Problem requirements »
In the text on Sanaa International Airport, how many passengers did the airport handle in 2007?

Text for analysis »
━━━━━━━━

Sanaa International Airport  is the primary international airport of Yemen located in Sanaa, the capital of Yemen. It services Sanaa City as well as the entire population of the Northern Provinces of Yemen. Initially, a small passenger terminal was built in the 1970s. The runway is shared with a large military base with several fighter jets and transport aircraft of the Yemeni Air Force.

Facilities 
The airport has one 3,200-meter-long runway, an apron with 27 parking spaces, and a passenger terminal.

Operations 
In 2007, the airport handled about 1.7 million passengers, representing 80% of all air passengers in Yemen and 87% of all international passengers. During that year, there were 38 flights per day on average.

Impact of war

Due to the Saudi Arabian-led intervention in Yemen, a no-fly zone has been imposed over the entire country, as of 28 March 2015, so civilian flights have ceased operation. The only flights operating from then on were flights by foreign countries to evacuate their nationals. The militaries of India and Pakistan evacuated their citizens from Yemen as the war began.

━━━━━━━━

Supplied information »
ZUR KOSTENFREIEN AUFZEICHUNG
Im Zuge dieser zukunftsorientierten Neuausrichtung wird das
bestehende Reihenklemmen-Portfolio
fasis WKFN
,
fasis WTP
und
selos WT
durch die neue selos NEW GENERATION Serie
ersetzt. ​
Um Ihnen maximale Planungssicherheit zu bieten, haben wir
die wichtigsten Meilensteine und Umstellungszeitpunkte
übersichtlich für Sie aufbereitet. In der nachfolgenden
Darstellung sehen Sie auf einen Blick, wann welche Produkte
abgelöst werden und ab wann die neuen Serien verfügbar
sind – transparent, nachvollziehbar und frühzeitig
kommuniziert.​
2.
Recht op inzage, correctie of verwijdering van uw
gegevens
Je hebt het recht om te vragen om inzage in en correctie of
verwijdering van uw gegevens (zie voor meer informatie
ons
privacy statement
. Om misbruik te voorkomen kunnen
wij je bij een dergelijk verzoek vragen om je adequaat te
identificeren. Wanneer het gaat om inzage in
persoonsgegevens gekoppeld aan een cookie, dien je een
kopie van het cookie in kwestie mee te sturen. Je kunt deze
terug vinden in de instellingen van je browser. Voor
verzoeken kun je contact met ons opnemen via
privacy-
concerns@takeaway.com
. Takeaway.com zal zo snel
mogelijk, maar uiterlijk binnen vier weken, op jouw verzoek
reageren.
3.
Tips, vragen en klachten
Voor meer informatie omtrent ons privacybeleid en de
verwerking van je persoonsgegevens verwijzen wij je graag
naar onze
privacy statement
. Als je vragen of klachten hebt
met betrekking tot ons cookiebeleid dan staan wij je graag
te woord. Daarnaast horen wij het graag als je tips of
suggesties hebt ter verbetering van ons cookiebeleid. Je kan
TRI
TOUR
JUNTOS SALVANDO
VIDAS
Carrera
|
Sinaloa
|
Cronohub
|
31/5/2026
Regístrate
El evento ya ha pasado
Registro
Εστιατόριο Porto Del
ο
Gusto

━━━━━━━━

Solution »
About 1.7 million passengers.